• _DESCRIPTION OF THE TASK_: Please render each non-blank line of the listing below as a row in a Markdown table with the columns "Row" and "Line", numbering the rows in order. Leave the pictures out of your answer.

[SOURCE RECORDS Boundary: Start]

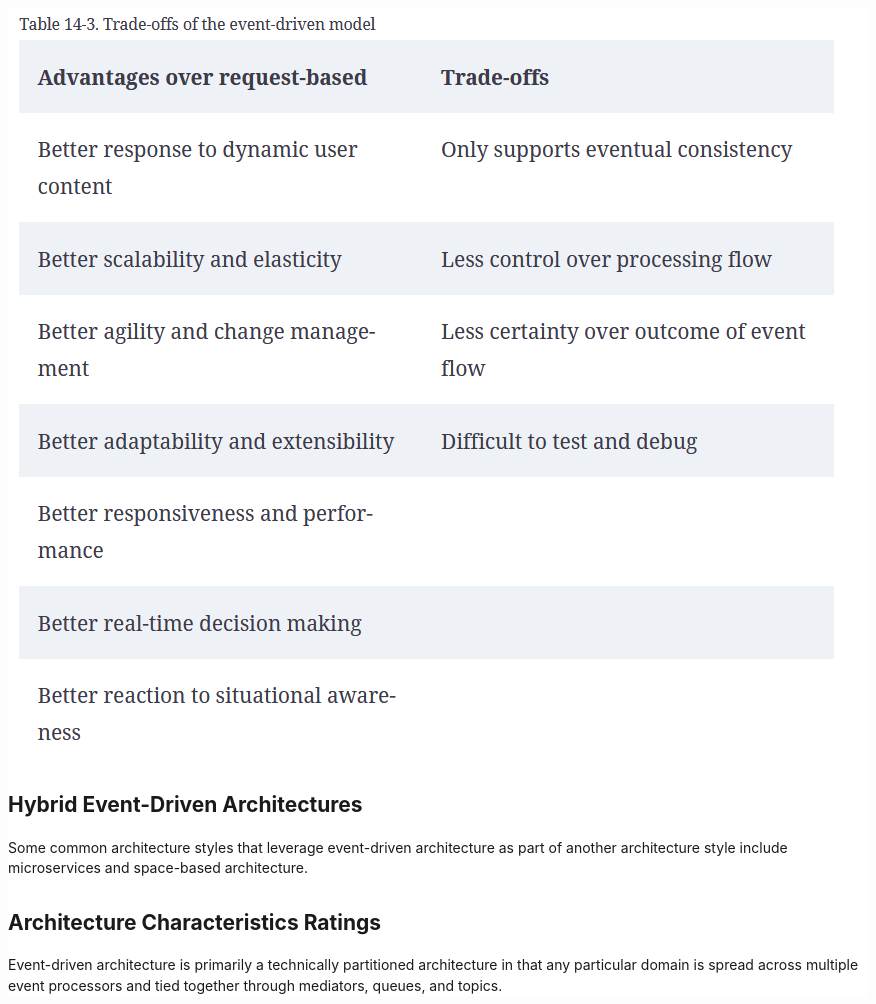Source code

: ![Trada-offs of the event driven model](../misc/fundamentals_of_software_architecture/c14/table14_3.PNG)

## Hybrid Event-Driven Architectures
Some common architecture styles that leverage event-driven architecture as part of another architecture style include microservices and space-based architecture.

## Architecture Characteristics Ratings
Event-driven architecture is primarily a technically partitioned architecture in that any particular domain is spread across multiple event processors and tied together through mediators, queues, and topics.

[SOURCE RECORDS Boundary: End]

• _WRITTEN SOLUTION_:
| Row | Line |
|---|---|
| 1 | Source code |
| 2 | : ![Trada-offs of the event driven model](../misc/fundamentals_of_software_architecture/c14/table14_3.PNG) |
| 3 | ## Hybrid Event-Driven Architectures |
| 4 | Some common architecture styles that leverage event-driven architecture as part of another architecture style include microservices and space-based architecture. |
| 5 | ## Architecture Characteristics Ratings |
| 6 | Event-driven architecture is primarily a technically partitioned architecture in that any particular domain is spread across multiple event processors and tied together through mediators, queues, and topics. |